Avant dernier jour. Alors, après un jour comme le huitième, je ne m’attendais pas à des folies, encore plus avec ce parfum de fin dans l’air et la fatigue qui finissait par guider mes pas. Du coup, je suis restée sur un film et demi : Infinitely Polar Bear et Things people do.

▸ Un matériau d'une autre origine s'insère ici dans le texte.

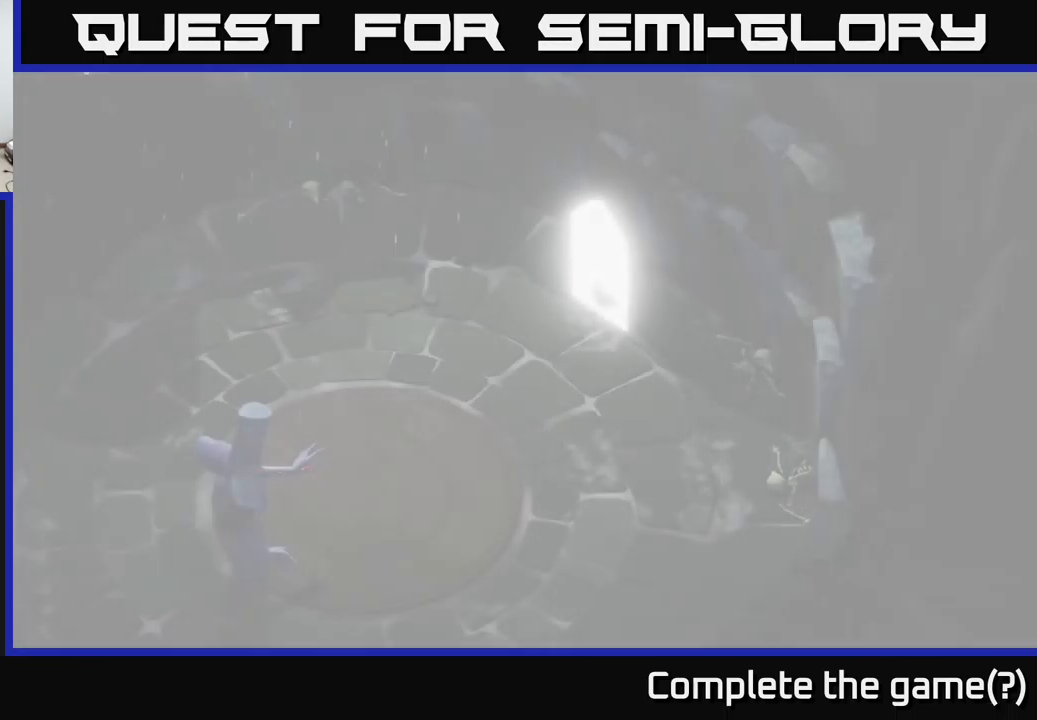
{"buttons": [], "left_stick": "down-left", "right_stick": "center", "events": [[183, "DPAD_RIGHT", "down"], [267, "DPAD_RIGHT", "up"], [450, "left_stick", "down-left"]]}
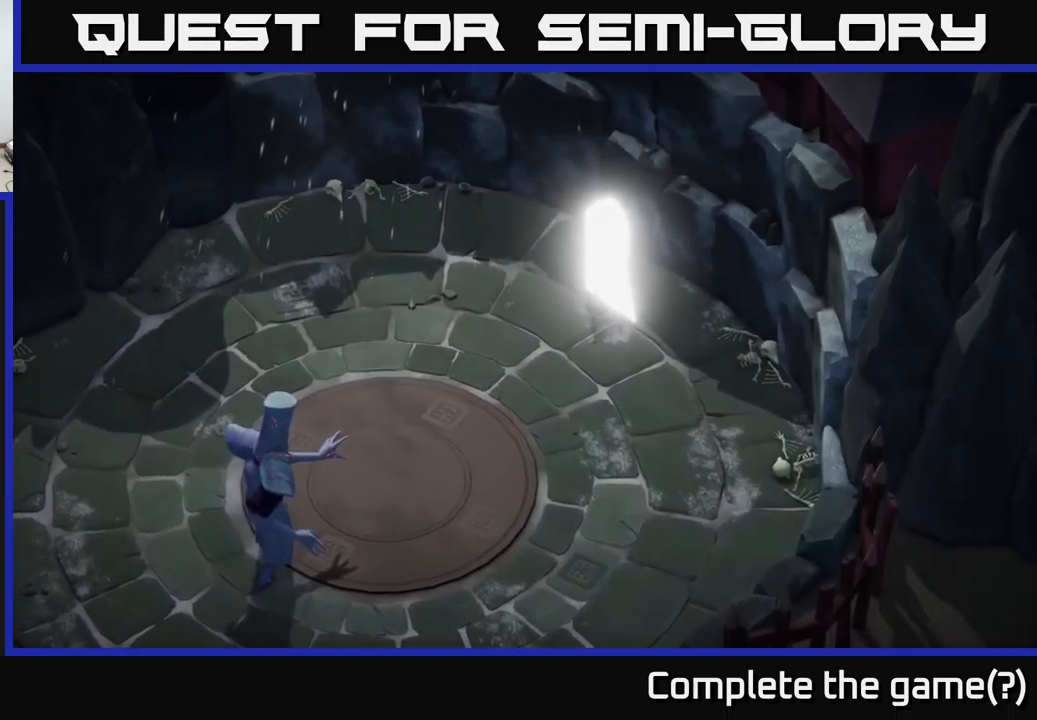
{"buttons": ["B", "L2"], "left_stick": "down-left", "right_stick": "center", "events": [[467, "L2", "down"], [483, "B", "down"]]}
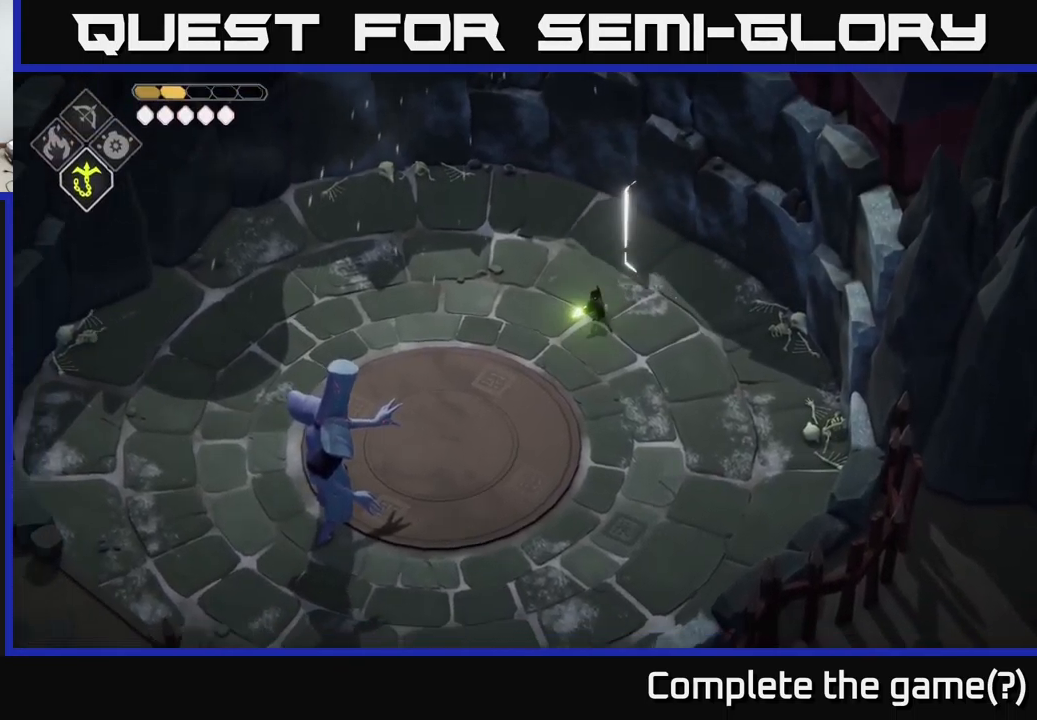
{"buttons": ["B", "L2"], "left_stick": "down-left", "right_stick": "center", "events": []}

Retour sur Infinitely Polar Bear :

En voilà un autre qui se révèle dans le film indépendant, c’est Mark Ruffalo. Non seulement ça lui va bien, mais en plus il sort une palette qui lui sied à ravir. Un film centré sur la bipolarité (je ne suis pas sûre que le thème ait déjà eu un traitement cinématographique). Un film à la fois dur et touchant, mettant les émotions des personnages et les nôtres à rude épreuve, oscillant entre joie et tristesse. Mark Ruffalo ne fait pas qu’un simple exercice de style en nous prouvant qu’il peut interpréter un personnage malade, il nous délivre une performance (en collaboration avec le réalisateur) en nous faisant vivre son calvaire et celui de sa famille. Infinitely Polar Bear est une pépite fragile, à manier avec dextérité qui trouvera refuge chez les plus sensibles.

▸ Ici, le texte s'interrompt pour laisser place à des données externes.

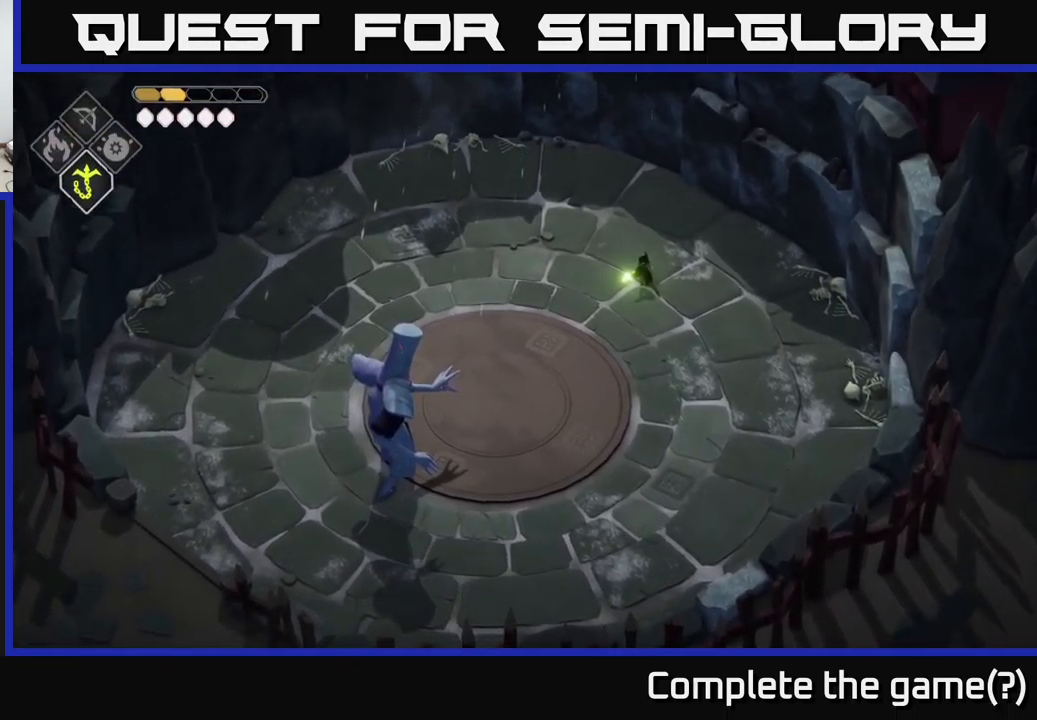
{"buttons": ["X"], "left_stick": "down-left", "right_stick": "center", "events": [[34, "B", "up"], [50, "L2", "up"], [417, "X", "down"]]}
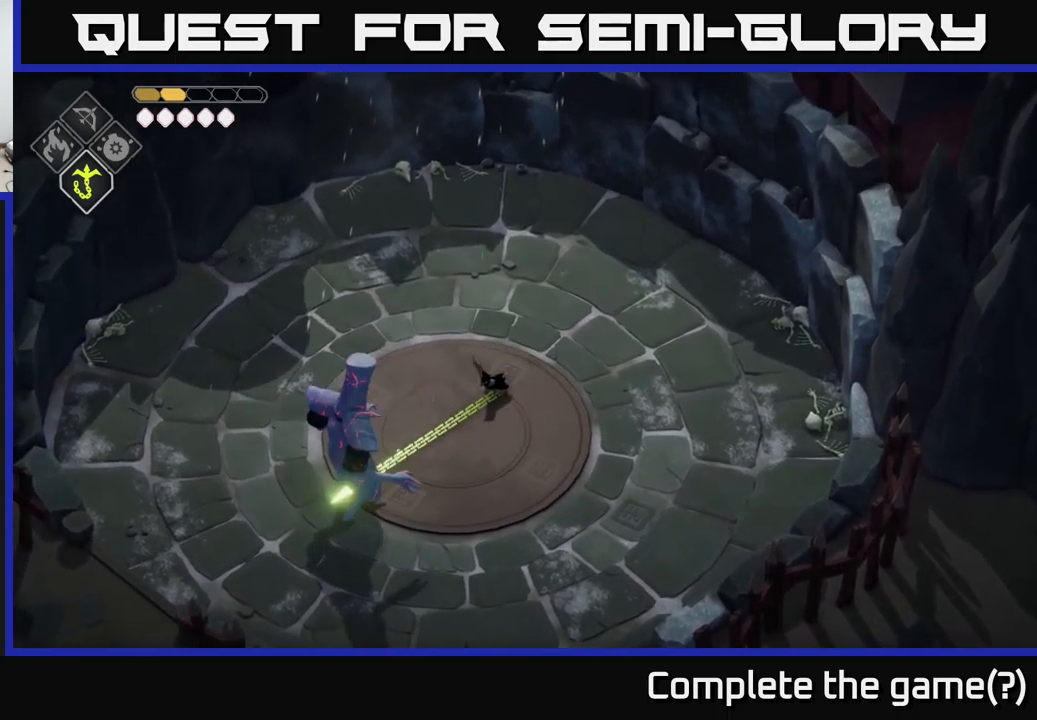
{"buttons": [], "left_stick": "left", "right_stick": "center", "events": [[17, "X", "up"], [100, "X", "down"], [167, "left_stick", "center"], [184, "X", "up"], [250, "X", "down"], [350, "X", "up"], [450, "left_stick", "left"]]}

Retour sur Things people do :

Mon tweet avait été d’une rare clarté : le film aurait dû s’appeler « Things people DON’T do » vu ce qu’il se passe durant les 40 premières minutes du film. Après je n’ai pas survécu. J’avais le choix entre m’endormir ou partir, j’ai choisi la deuxième solution. 40 minutes où l’on voit que la famille fauchée a une très belle piscine, où le mari très porté, non pas sur la boisson, mais sur la droiture des faits, cache à sa femme qu’il est au chômage. Et c’est seulement à la fin de ces 40 minutes qu’une chose arrive, toujours dans cette lenteur proche du coma. Je n’ai pas pour habitude de partir, mais l’affrontement entre l’endormissement et moi-même devenait insupportable.